Setup: Alice (Berlin) and Bob (San Francisco) share deploy-room. Alice owns deploy-bot (workspace the service repo); Bob is a registered human in the room. A long migration job is about to run.

Steps:

  1. End of Alice’s day, in a task thread: @deploy-bot once the migration job exits, verify the row counts and summarize. She arms a watch — !watch migration on-exit ./run-migration.sh — and the turn parks. No held connection, no polling; Alice logs off.
  2. Hours later the migration finishes. The relay auto-re-prompts deploy-bot, which runs the read-only verification (in its allow list, so no approval needed while Alice’s offline) and posts the summary into the same thread.
  3. Bob, just starting his day, sees the summary and replies in-thread: @deploy-bot the orders count looks low — dig into the last batch. He drives Alice’s bot because he’s allowed in the room; reads flow freely, and any write would still ping Alice for approval — the boundary holds across the handoff.
  4. One thread tells the whole story: Alice armed it, the world resumed it, Bob carried it on — across two people and two timezones, with the ledger as the continuous record.

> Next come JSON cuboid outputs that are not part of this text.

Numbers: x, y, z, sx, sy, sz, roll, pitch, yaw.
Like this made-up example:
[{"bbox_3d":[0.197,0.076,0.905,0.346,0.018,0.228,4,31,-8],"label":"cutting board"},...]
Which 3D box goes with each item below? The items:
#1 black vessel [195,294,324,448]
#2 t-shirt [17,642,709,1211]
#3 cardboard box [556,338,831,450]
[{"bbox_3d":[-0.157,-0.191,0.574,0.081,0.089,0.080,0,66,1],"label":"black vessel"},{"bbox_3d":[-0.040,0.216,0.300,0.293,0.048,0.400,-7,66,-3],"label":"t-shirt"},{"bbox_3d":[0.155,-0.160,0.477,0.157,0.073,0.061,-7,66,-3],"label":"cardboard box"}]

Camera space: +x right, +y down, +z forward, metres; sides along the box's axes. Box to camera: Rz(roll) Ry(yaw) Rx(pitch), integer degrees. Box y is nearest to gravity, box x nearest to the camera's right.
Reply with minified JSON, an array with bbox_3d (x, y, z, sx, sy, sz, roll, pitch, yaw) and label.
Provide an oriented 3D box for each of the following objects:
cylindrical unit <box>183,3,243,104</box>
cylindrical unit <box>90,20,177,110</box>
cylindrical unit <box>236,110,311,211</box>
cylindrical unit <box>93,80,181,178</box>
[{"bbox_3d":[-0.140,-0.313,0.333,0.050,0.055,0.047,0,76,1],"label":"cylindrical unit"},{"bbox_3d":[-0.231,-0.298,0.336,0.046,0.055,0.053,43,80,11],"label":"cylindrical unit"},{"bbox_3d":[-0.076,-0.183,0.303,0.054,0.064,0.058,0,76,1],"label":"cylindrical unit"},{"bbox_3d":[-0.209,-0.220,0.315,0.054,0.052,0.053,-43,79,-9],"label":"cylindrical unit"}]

Why it sells: a task survives its owner going offline and is handed to a teammate without anyone re-explaining context — “your agent waits on the world, and your team waits on no one.”


6.🔒 The safety story — the trust close

A fast montage rather than a full scenario:

  • Someone asks the bot to rm -rf → hard deny floor, auto-rejected, no prompt ever appears.
  • A peer tries to approve their own request → “Not authorized.”
  • Per-actor tiers: owner runs auto, peers forced to strict.
  • React 🛑 mid-run → turn aborts cleanly.

Why it sells: answers the “isn’t letting agents loose terrifying?” objection head-on. End on it.